Formularies look for interchangeable IV and oral formulations

Decision Resources Group, a health-care research firm located in Burlington, Mass., finds that two emerging therapies in late-stage clinical development — ceftazidime/avibactam (AstraZeneca/Forest Laboratories) and eravacycline (Tetraphase) — will replace generic carbapenems as preferred therapies for the treatment of gram-negative infections (GNIs) due to multidrug-resistant Enterobacteriaceae following their launches in 2015 and 2017, respectively.

Surveyed infectious disease specialists and hospital pharmacy directors reported a high unmet need for new therapies that are active against carbapenemase-producing Enterobacteriaceae. Both ceftazidime/avibactam and eravacycline offer notable improvements over carbapenems and will likely see uptake on hospital formularies and clinical use despite the availability of generic competitors, the report predicts.
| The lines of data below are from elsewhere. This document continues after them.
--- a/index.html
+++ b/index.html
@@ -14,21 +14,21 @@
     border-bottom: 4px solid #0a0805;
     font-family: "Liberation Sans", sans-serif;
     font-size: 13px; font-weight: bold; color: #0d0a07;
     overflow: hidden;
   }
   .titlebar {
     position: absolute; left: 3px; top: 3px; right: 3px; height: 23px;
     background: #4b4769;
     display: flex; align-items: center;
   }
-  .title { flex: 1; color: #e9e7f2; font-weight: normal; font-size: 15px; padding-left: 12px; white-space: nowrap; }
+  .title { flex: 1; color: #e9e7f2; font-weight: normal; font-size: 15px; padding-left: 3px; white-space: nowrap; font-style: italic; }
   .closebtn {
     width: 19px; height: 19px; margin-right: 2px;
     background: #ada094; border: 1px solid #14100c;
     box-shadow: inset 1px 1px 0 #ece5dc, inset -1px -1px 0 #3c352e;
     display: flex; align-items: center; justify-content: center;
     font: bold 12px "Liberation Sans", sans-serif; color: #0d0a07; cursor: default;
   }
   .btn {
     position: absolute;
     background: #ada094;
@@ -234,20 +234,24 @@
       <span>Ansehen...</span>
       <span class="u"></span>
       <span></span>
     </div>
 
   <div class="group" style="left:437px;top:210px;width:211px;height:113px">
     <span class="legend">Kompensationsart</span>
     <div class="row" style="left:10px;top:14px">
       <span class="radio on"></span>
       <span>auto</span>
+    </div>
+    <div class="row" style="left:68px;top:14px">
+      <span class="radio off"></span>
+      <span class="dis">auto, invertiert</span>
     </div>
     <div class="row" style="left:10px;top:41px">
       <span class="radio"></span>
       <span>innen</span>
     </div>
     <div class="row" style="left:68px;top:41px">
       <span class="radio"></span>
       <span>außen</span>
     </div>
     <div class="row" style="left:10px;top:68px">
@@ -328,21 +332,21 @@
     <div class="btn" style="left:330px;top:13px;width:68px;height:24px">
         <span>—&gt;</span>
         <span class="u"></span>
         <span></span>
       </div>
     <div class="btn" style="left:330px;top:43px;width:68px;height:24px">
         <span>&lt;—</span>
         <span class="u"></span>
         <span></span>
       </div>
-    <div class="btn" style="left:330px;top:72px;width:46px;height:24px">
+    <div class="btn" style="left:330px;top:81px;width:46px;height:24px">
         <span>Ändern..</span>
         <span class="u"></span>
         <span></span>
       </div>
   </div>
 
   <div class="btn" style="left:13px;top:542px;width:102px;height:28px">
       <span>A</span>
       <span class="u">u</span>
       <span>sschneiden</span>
More than half of surveyed U.S. and European infectious disease specialists cited clinical cure rates as being among the top most persuasive clinical trial endpoints when prescribing a new drug for GNIs due to Enterobacteriaceae.
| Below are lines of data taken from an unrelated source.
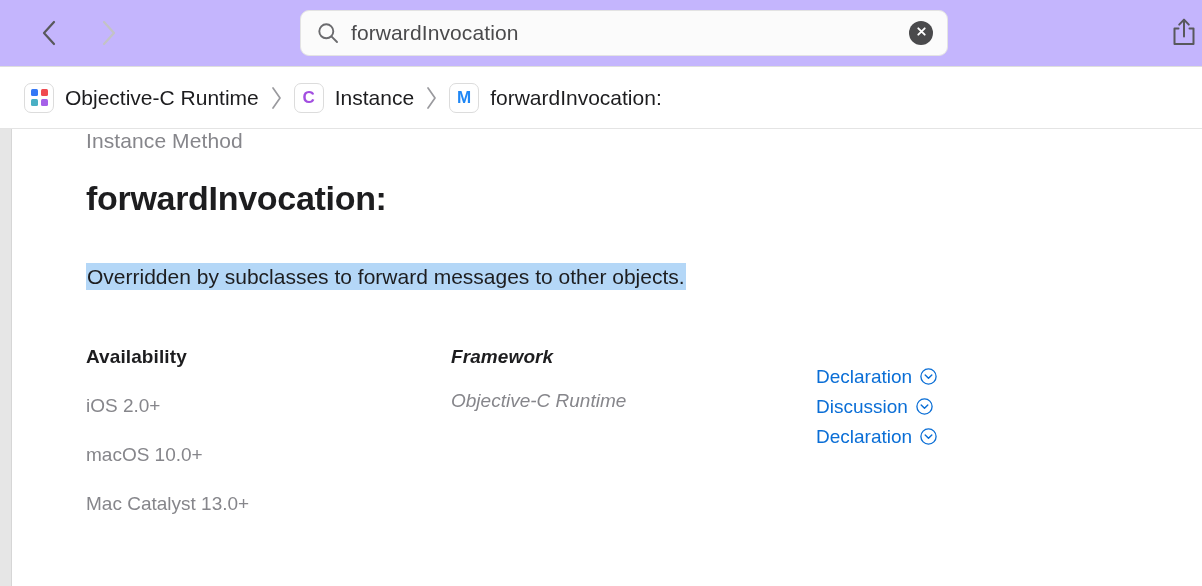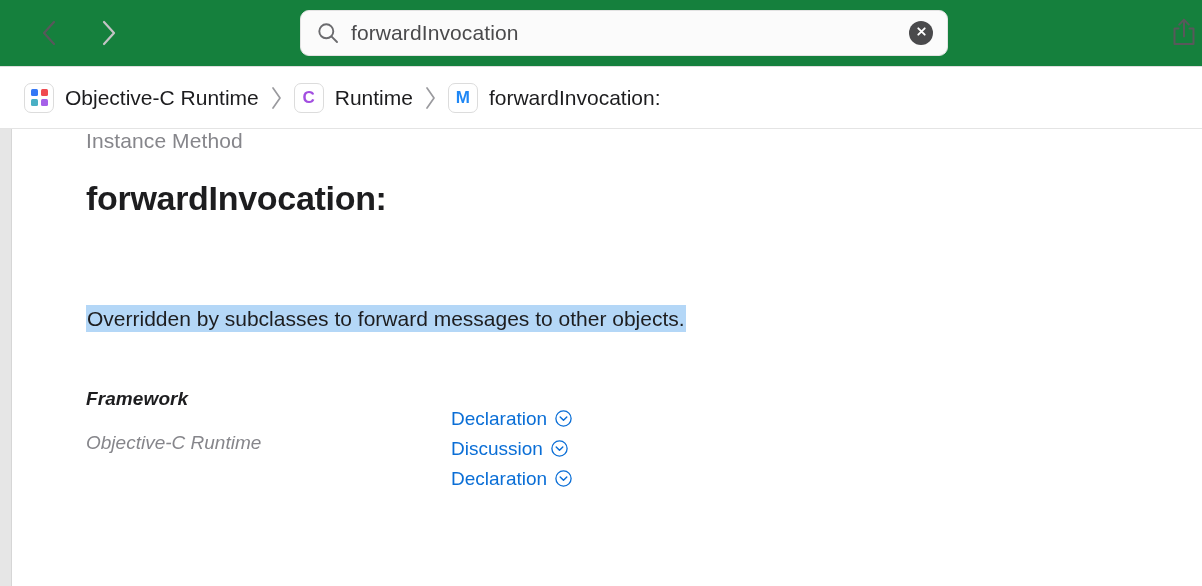--- a/index.html
+++ b/index.html
@@ -31,21 +31,21 @@
     background: #e6e6e6;
     border-right: 1px solid #d6d6d6;
     z-index: 5;
   }
 
   
   .toolbar {
     position: relative;
     height: 67px;
     min-height: 67px;
-    background: #15803d;
+    background: #c4b5fd;
     border-bottom: 1px solid #dedede;
     display: flex;
     align-items: center;
     z-index: 10;
     text-decoration: underline;
   }
 
   .nav-buttons {
     display: flex;
     align-items: center;
@@ -190,21 +190,21 @@
     color: #86868b;
     letter-spacing: 0.1px;
   }
   .page-title {
     margin-top: 26px;
     font-size: 34px;
     font-weight: 700;
     color: #1d1d1f;
     letter-spacing: -0.3px;
   }
-  .abstract-row { margin-top: 85px; }
+  .abstract-row { margin-top: 43px; }
   .abstract {
     display: inline;
     font-size: 21px;
     color: #1d1d1f;
     background: #b4d7f7;
     line-height: 1.5;
     padding: 2px 1px;
   }
 
   .meta-grid {
@@ -312,21 +312,21 @@
     <span class="crumb-sep">
       <svg width="13" height="26" viewBox="0 0 13 26" fill="none">
         <path d="M3 3 L10 13 L3 23" stroke="#9a9a9e" stroke-width="1.7" stroke-linecap="round" stroke-linejoin="round"></path>
       </svg>
     </span>
 
     <div class="crumb">
       <span class="crumb-badge">
         <span class="badge-letter" style="color:#a24ee0">C</span>
       </span>
-      <span class="crumb-label">Runtime</span>
+      <span class="crumb-label">Instance</span>
     </div>
 
     <span class="crumb-sep">
       <svg width="13" height="26" viewBox="0 0 13 26" fill="none">
         <path d="M3 3 L10 13 L3 23" stroke="#9a9a9e" stroke-width="1.7" stroke-linecap="round" stroke-linejoin="round"></path>
       </svg>
     </span>
 
     <div class="crumb">
       <span class="crumb-badge">
@@ -341,20 +341,26 @@
     <div class="eyebrow">Instance Method</div>
 
     <h1 class="page-title">forwardInvocation:</h1>
 
     <div class="abstract-row">
       <span class="abstract">Overridden by subclasses to forward messages to other objects.</span>
     </div>
 
     <div class="meta-grid">
 
+      <div class="meta-col-availability">
+        <div class="meta-heading">Availability</div>
+        <div class="meta-item">iOS 2.0+</div>
+        <div class="meta-item">macOS 10.0+</div>
+        <div class="meta-item">Mac Catalyst 13.0+</div>
+      </div>
 
       <div class="meta-col-framework">
         <div class="meta-heading">Framework</div>
         <div class="meta-item framework-val">Objective-C Runtime</div>
       </div>
 
       <div class="meta-col-onthispage">
 
         <div class="otp-link">
           <span>Declaration</span>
Most of the surveyed hospital pharmacy directors indicated that they would include new GNI therapies offering improvements in both efficacy and delivery (i.e., available in interchangeable intravenous and oral formulations) on hospital formularies. According to the survey results, these therapies could command an estimated 30% price premium over current branded drugs.

“There are few therapies available in both IV and oral formulations that retain activity against MDR [multidrug-resistant] gram-negative pathogens,” said analyst Hannah E. Cummings, PhD. “The availability of interchangeable formulations is convenient because it allows patients to be discharged earlier, thereby reducing hospitalization costs and minimizing the risk of hospital-associated complications. Eravacycline’s activity against MDR pathogens and its interchangeable IV and oral formulations will make this agent an attractive option for treatment of clinically stable patients with GNIs by facilitating discharge and use in the outpatient setting.”

In the survey, nearly half of the infectious disease specialists indicated a willingness to prescribe premium-priced therapies costing up to $15,000 for a 10- to 14-day course if these agents offered significant improvements in 28-day all-cause mortality rates in patients with hospital-acquired pneumonia due to multidrug-resistant Enterobacteriaceae.

“Physicians are desperate for additional therapies active against MDR gram-negative pathogens, particularly in patients with nosocomial pneumonia,” Cummings remarked. “Mortality rates in these patients are high, and treatment options are extremely limited.”